Describing the incident, Tan Sri Rahim said that his initial instinct had been to untie Anwar's blindfold but, as he approached Anwar, Anwar referred to him as “the father of dogs”. At that point, he said, he struck out at Anwar. “I lost my cool, I lost my sense of control,” he said. 

Tan Sri Rahim, however, denied that the Prime Minister or anyone else had instructed him to beat up Anwar. He was very careful to point this out, as there were rumours that it was Mahathir who had wanted Anwar beaten up, maybe even murdered if possible.

“Let me make it clear, my act as referred to was not prompted, abetted, instructed, advised, directed, assisted by anyone else, not even my police officers who helped me, not even the Prime Minister,” clarified Tan Sri Rahim. 

Tan Sri Rahim also confirmed that Anwar, who was blindfolded in his prison cell at the time, fell over onto the concrete floor because of the beating. Tan Sri said he could not remember whether he delivered other blows to Anwar because he felt someone pulling him out of the cell. 

According to Anwar Ibrahim, though, he was assaulted repeatedly before passing out. Anwar told the Royal Commission of Inquiry he was punched, karate-chopped and slapped at least seven times until he was bleeding and later passed out unconscious.

Anwar was subsequently left on the floor, unconscious, until the next morning, and he was not given any medical attention until the next day.

Anwar Ibrahim, who is now suffering from a slipped disc, has been advised to have surgery. Anwar believes that the assault he suffered at the hands of the then police chief in 1998 could be one of the causes of his back injury.

A panel of doctors has suggested Anwar considers surgery but he says he wants to think about it and discuss it with his family first.

Wan Azizah Wan Ismail said a seven-member panel of experts found that Anwar's back injury, a condition known as a “prolapsed intervertebral disc” had deteriorated and that he needed immediate surgery.

“This recent development is most worrying since there is a high risk factor in surgery of this sort. There is the possibility of the patient becoming paralysed,” she said in a statement.

A simple case of a slipped disc? To the modern doctor, yes. To the old fashioned Malays, no!

The Malays believe that if you know the “right” way to beat someone, you can inflict damage on that person later on in life. Folklore tells us of certain warriors who had the power to hurt someone by hitting them. But the victim would not immediately suffer, they would suffer later on when they reach home, or a week later, or a month later.

This is the same for the “magical” or supernatural keris; the famous curved Malay dagger.

Some keris would kill immediately if you are stabbed with it.
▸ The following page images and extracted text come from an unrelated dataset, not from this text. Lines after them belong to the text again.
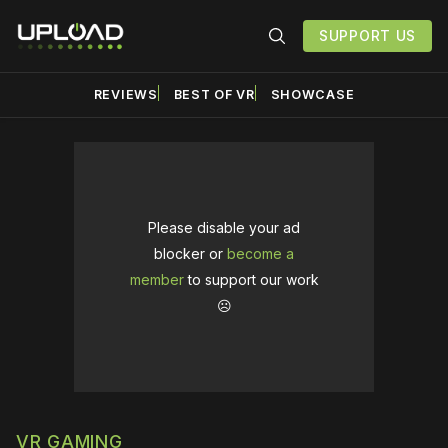
SUPPORT US
REVIEWS
BEST OF VR
SHOWCASE
Please disable your ad
blocker or
become a
member
to support our work
☹️
VR GAMING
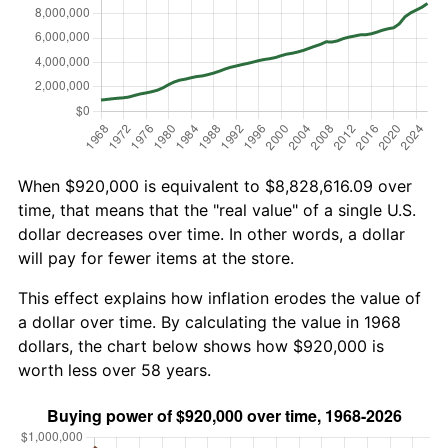
When $920,000 is equivalent to $8,828,616.09 over
time, that means that the "real value" of a single U.S.
dollar decreases over time. In other words, a dollar
will pay for fewer items at the store.
This effect explains how inflation erodes the value of
a dollar over time. By calculating the value in 1968
dollars, the chart below shows how $920,000 is
worth less over 58 years.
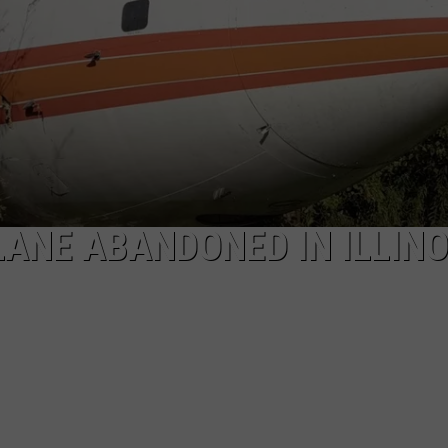
LANE ABANDONED IN ILLINO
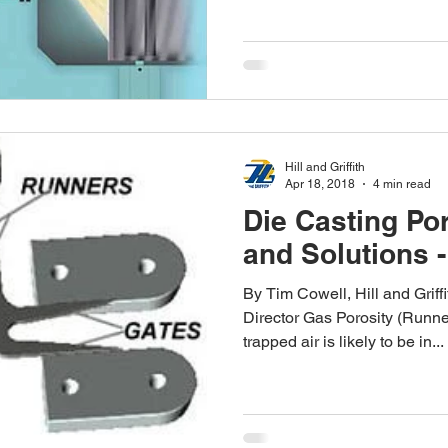
Hill and Griffith
Apr 18, 2018
4 min read
Die Casting Po
and Solutions -
By Tim Cowell, Hill and Grif
Director Gas Porosity (Runne
trapped air is likely to be in...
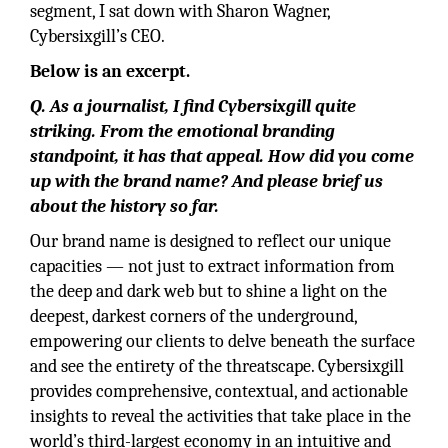
segment, I sat down with Sharon Wagner,
Cybersixgill’s CEO.
Below is an excerpt.
Q. As a journalist, I find Cybersixgill quite
striking. From the emotional branding
standpoint, it has that appeal. How did you come
up with the brand name? And please brief us
about the history so far.
Our brand name is designed to reflect our unique
capacities — not just to extract information from
the deep and dark web but to shine a light on the
deepest, darkest corners of the underground,
empowering our clients to delve beneath the surface
and see the entirety of the threatscape. Cybersixgill
provides comprehensive, contextual, and actionable
insights to reveal the activities that take place in the
world’s third-largest economy in an intuitive and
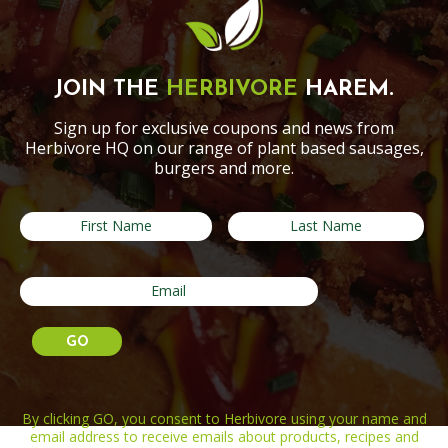
JOIN THE
HERBIVORE
HAREM.
Sign up for exclusive coupons and news from
Herbivore HQ on our range of plant based sausages,
burgers and more.
By clicking GO, you consent to Herbivore using your name and
email address to receive emails about products, recipes and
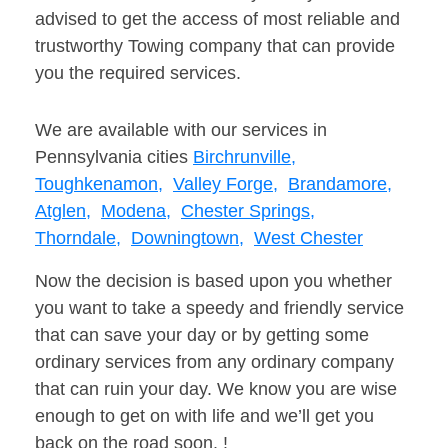
advised to get the access of most reliable and
trustworthy Towing company that can provide
you the required services.
We are available with our services in
Pennsylvania cities
Birchrunville,
Toughkenamon,
Valley Forge,
Brandamore,
Atglen,
Modena,
Chester Springs,
Thorndale,
Downingtown,
West Chester
Now the decision is based upon you whether
you want to take a speedy and friendly service
that can save your day or by getting some
ordinary services from any ordinary company
that can ruin your day. We know you are wise
enough to get on with life and we’ll get you
back on the road soon. !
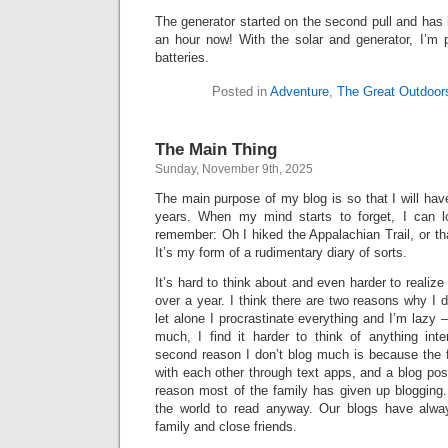
The generator started on the second pull and has 
an hour now! With the solar and generator, I’m
batteries.
Posted in
Adventure
,
The Great Outdoor
The Main Thing
Sunday, November 9th, 2025
The main purpose of my blog is so that I will hav
years. When my mind starts to forget, I can 
remember: Oh I hiked the Appalachian Trail, or tha
It’s my form of a rudimentary diary of sorts.
It’s hard to think about and even harder to realize
over a year. I think there are two reasons why I
let alone I procrastinate everything and I’m lazy 
much, I find it harder to think of anything inte
second reason I don’t blog much is because the 
with each other through text apps, and a blog post
reason most of the family has given up blogging.
the world to read anyway. Our blogs have alwa
family and close friends.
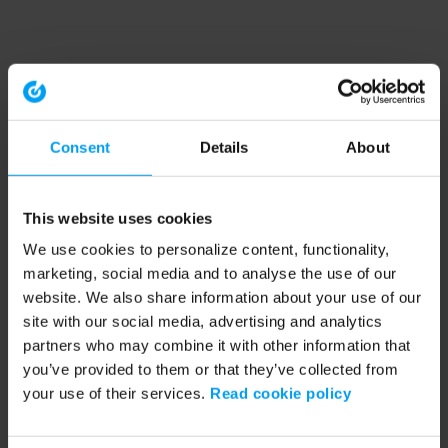
Consent
Details
About
This website uses cookies
We use cookies to personalize content, functionality,
marketing, social media and to analyse the use of our
website. We also share information about your use of our
site with our social media, advertising and analytics
partners who may combine it with other information that
you’ve provided to them or that they’ve collected from
your use of their services.
Read cookie policy
Application error: a client-side exception has occurred (see the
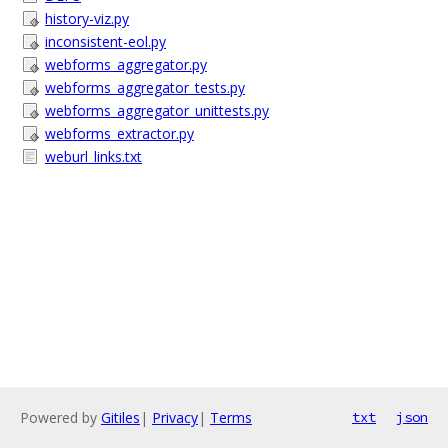
history-viz.py
inconsistent-eol.py
webforms_aggregator.py
webforms_aggregator_tests.py
webforms_aggregator_unittests.py
webforms_extractor.py
weburl_links.txt
Powered by
Gitiles
|
Privacy
|
Terms
txt
json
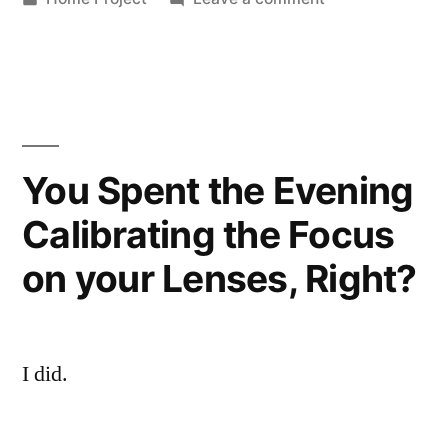
in
Dead
Electronics
You Spent the Evening
Calibrating the Focus
on your Lenses, Right?
I did.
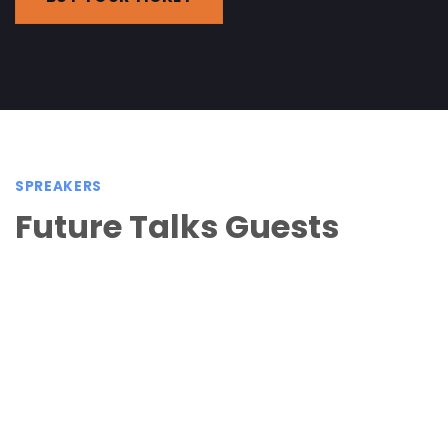
SPREAKERS
Future Talks Guests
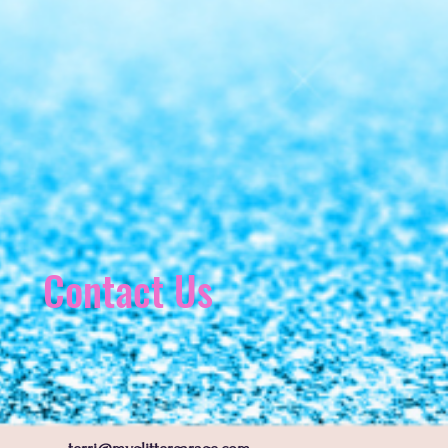
Contact Us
Others that have the “power”, you need not even stab someone with it - just a scratch will do - and that person would die from the “bisa” or poison of the keris.

Sometimes this poison would set in within hours. In other instances it may take days, or even weeks, before you succumb and die from the scratch.
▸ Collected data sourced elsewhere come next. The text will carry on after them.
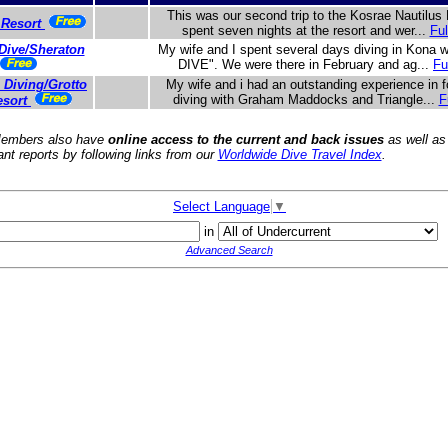
This was our second trip to the Kosrae Nautilus
 Resort
spent seven nights at the resort and wer...
Ful
Dive/Sheraton
My wife and I spent several days diving in Kona
DIVE". We were there in February and ag...
Fu
 Diving/Grotto
My wife and i had an outstanding experience in f
diving with Graham Maddocks and Triangle...
F
esort
embers also have
online access to the current and back issues
as well as
ant reports by following links from our
Worldwide Dive Travel Index
.
Select Language
▼
in
Advanced Search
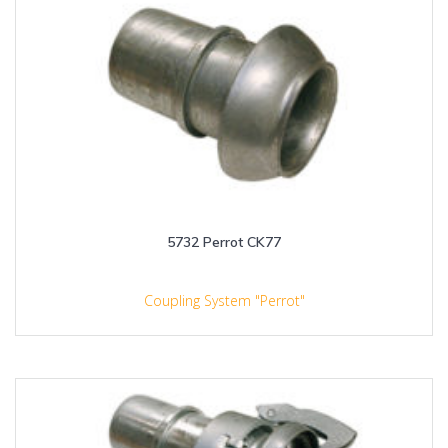
5732 Perrot CK77
Coupling System "Perrot"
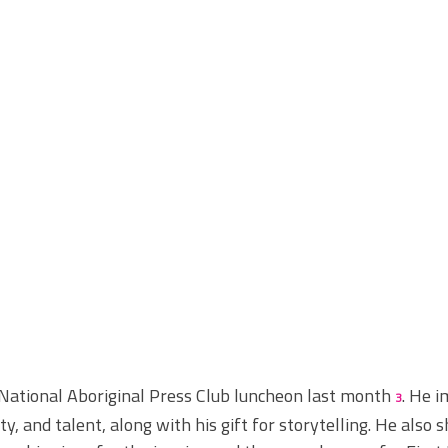
National Aboriginal Press Club
luncheon last month 
. He 
3
, and talent, along with his gift for storytelling. He also s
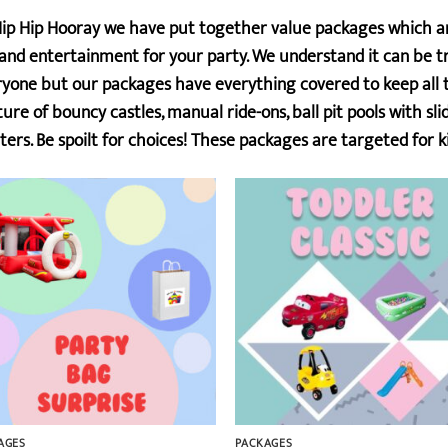
ip Hip Hooray we have put together value packages which are
and entertainment for your party. We understand it can be tr
yone but our packages have everything covered to keep all th
ure of bouncy castles, manual ride-ons, ball pit pools with sl
ters. Be spoilt for choices! These packages are targeted for ki
AGES
PACKAGES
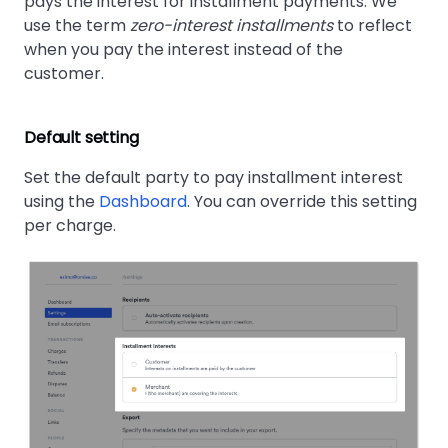
pays the interest for installment payments. We
use the term
zero-interest installments
to reflect
when you pay the interest instead of the
customer.
Default setting
Set the default party to pay installment interest
using the
Dashboard
. You can override this setting
per charge.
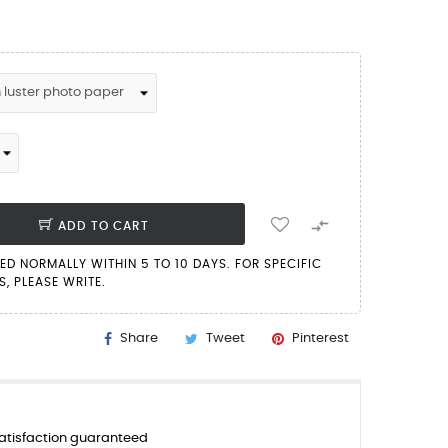

ADD TO CART
PED NORMALLY WITHIN 5 TO 10 DAYS. FOR SPECIFIC
, PLEASE WRITE.
Share
Tweet
Pinterest
tisfaction guaranteed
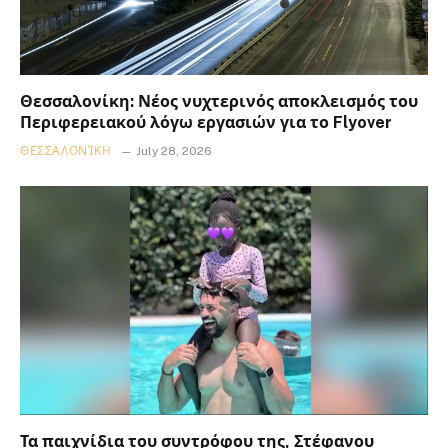
Θεσσαλονίκη: Νέος νυχτερινός αποκλεισμός του
Περιφερειακού λόγω εργασιών για το Flyover
ΘΕΣΣΑΛΟΝΊΚΗ
July 28, 2026
Τα παιχνίδια του συντρόφου της, Στέφανου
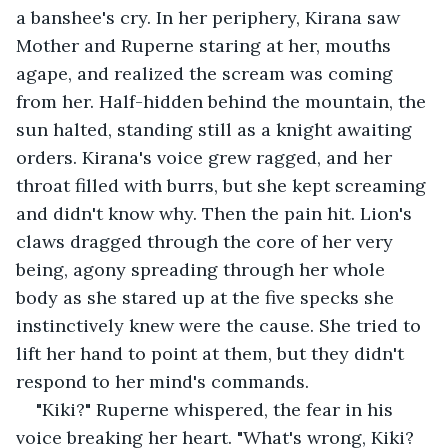
a banshee's cry. In her periphery, Kirana saw 
Mother and Ruperne staring at her, mouths 
agape, and realized the scream was coming 
from her. Half-hidden behind the mountain, the 
sun halted, standing still as a knight awaiting 
orders. Kirana's voice grew ragged, and her 
throat filled with burrs, but she kept screaming 
and didn't know why. Then the pain hit. Lion's 
claws dragged through the core of her very 
being, agony spreading through her whole 
body as she stared up at the five specks she 
instinctively knew were the cause. She tried to 
lift her hand to point at them, but they didn't 
respond to her mind's commands.
"Kiki?" Ruperne whispered, the fear in his 
voice breaking her heart. "What's wrong, Kiki? 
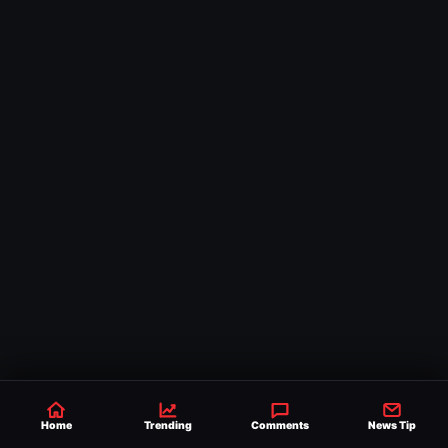
Home
Trending
Comments
News Tip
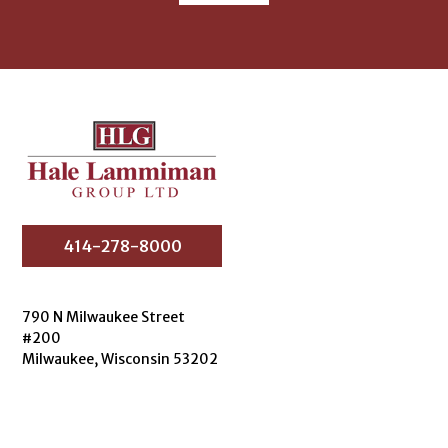
414-278-8000
790 N Milwaukee Street
#200
Milwaukee, Wisconsin 53202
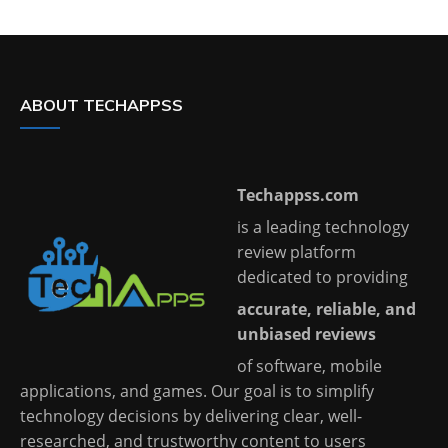
ABOUT TECHAPPSS
Techappss.com
is a leading technology
review platform
dedicated to providing
accurate, reliable, and
unbiased reviews
of software, mobile
applications, and games. Our goal is to simplify
technology decisions by delivering clear, well-
researched, and trustworthy content to users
I suppose if Tan Sri Rahim Noor, the ex-Chief of Police or IGP, were around 200 years ago he would be famous as a warrior with “bisa”. He had hit Anwar Ibrahim two years ago but only now is Anwar suffering the effects of that beating. This is what stuff Malay warriors are made of.
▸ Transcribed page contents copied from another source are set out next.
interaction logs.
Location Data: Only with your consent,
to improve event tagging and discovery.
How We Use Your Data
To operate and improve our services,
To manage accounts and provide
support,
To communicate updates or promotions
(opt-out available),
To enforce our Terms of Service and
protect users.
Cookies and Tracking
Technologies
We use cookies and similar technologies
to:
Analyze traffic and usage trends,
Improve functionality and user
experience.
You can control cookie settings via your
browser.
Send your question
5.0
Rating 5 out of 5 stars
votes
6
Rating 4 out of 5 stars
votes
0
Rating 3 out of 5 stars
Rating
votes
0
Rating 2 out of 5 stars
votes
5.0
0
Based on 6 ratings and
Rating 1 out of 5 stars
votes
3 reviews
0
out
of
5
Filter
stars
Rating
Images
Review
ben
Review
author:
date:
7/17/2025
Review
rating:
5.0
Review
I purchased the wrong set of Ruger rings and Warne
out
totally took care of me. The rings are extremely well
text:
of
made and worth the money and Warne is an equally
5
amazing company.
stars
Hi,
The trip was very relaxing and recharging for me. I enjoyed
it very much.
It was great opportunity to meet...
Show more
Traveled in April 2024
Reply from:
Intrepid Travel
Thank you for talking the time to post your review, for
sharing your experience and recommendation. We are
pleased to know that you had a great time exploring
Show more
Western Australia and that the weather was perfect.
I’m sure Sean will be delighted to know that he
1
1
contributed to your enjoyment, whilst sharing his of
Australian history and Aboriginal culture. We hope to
But then, come to think of it, a Malay warrior would never beat up a defenseless, tied-up, and blindfolded man. That, in Malay culture, would be a cowardly act.

And on the subject of poison, do you know that those poisonous keris I mentioned above were laced with Arsenic? Malays have been playing around with Arsenic for hundreds of years and are considered an authority on the matter. They know exactly how much to use to kill instantly, or to kill slowly over time.